As Bill sets out to clear his name, he finds that proving one's innocence isn't easy. He believes he can track down the true culprit, but can he prove it before he becomes the murderer's next victim? Guilty Not Guilty is a journey of greed and jealousy set against the grief of personal tragedy, with many a twist and turn along the way.

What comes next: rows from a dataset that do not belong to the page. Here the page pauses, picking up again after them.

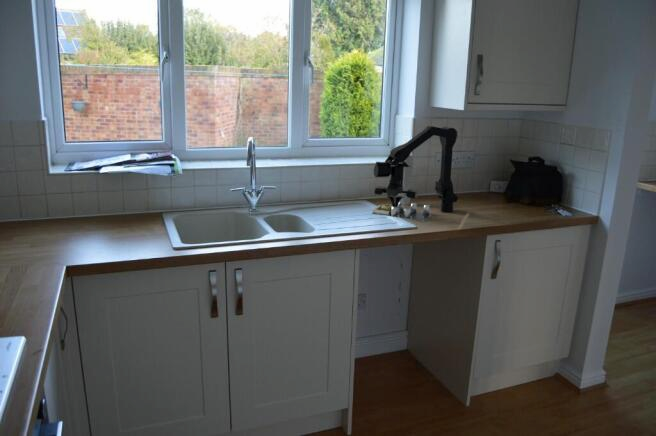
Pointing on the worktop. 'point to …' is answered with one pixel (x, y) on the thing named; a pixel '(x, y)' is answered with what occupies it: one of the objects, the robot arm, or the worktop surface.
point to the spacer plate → (413, 215)
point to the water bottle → (407, 178)
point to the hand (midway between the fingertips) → (394, 210)
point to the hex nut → (386, 207)
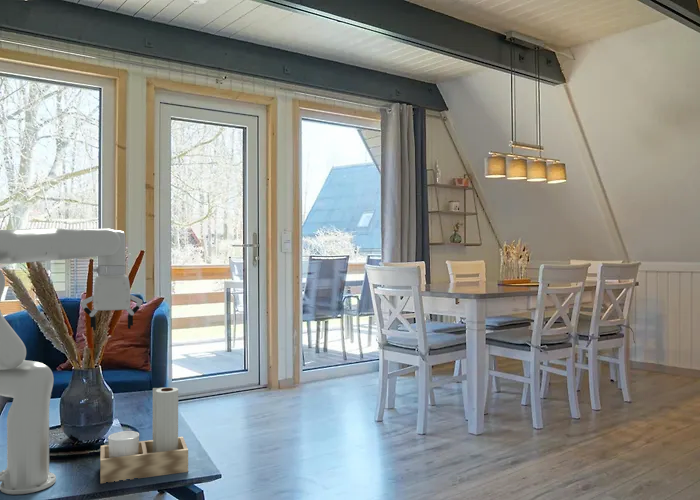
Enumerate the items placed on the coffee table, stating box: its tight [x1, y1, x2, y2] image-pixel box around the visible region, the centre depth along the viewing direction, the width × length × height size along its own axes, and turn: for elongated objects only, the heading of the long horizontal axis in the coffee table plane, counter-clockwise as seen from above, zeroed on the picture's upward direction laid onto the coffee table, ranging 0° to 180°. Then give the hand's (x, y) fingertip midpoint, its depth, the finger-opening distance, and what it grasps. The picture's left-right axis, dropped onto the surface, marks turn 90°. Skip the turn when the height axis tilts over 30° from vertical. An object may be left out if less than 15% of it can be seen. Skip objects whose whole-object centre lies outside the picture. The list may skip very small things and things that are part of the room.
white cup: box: [107, 430, 140, 458], centre depth 163 cm, size 8×8×10 cm
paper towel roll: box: [152, 386, 179, 453], centre depth 169 cm, size 7×6×21 cm
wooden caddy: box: [99, 436, 189, 484], centre depth 165 cm, size 22×12×6 cm, turn 112°
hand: (111, 329), depth 180 cm, fingers open, 9 cm apart
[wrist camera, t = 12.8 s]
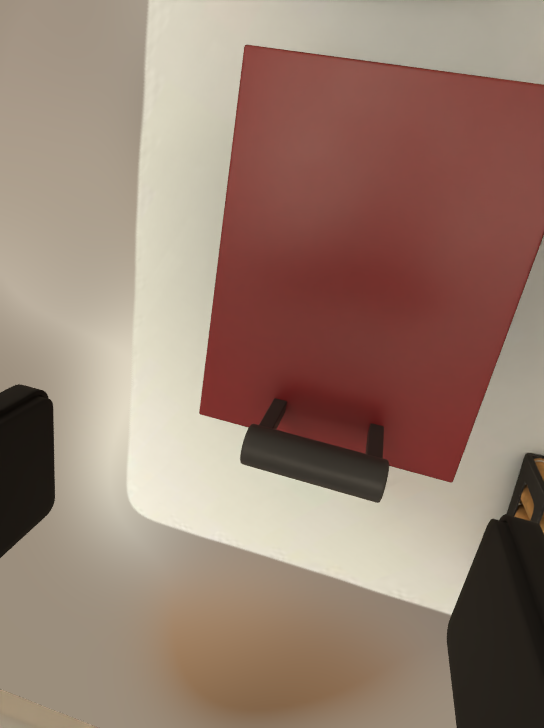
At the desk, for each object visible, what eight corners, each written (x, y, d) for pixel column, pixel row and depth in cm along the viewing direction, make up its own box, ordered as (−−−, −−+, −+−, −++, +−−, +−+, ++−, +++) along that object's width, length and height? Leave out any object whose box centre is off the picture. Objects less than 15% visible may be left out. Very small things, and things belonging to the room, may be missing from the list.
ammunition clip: (526, 452, 33) (591, 579, 22) (555, 457, 33) (635, 589, 22) (488, 572, 37) (528, 731, 26) (513, 577, 37) (565, 742, 26)
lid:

Bestseller Francis's plodding fifth solo addition to his father's horse-racing series (after 2018's Crisis) has only a tangential connection to the turf. The Hon. William Gordon-Russell, a self-employed actuary who prefers to be called plain old Bill Russell, is preparing for his duties as a racetrack steward when he receives some devastating news: his beloved wife, Amelia, has been discovered strangled in their Oxfordshire home. Bill's brother-in-law, Joe Bradbury, accuses Bill of the crime, and the police make him their prime suspect on the theory that he killed Amelia to collect on her life insurance. Bill, in turn, believes that Joe, who found the body and who'd sent Amelia threatening and harassing emails, is the murderer. After Bill is brought in for questioning, he becomes a pariah and sets out to prove his innocence and Joe's guilt. Suspension of disbelief is lessened by such details as Bill believing, inaccurately, that leading questions are impermissible on cross-examination. The twist ending will surprise few mystery fans. That Francis has done much better work in the past suggests that a return to form is possible.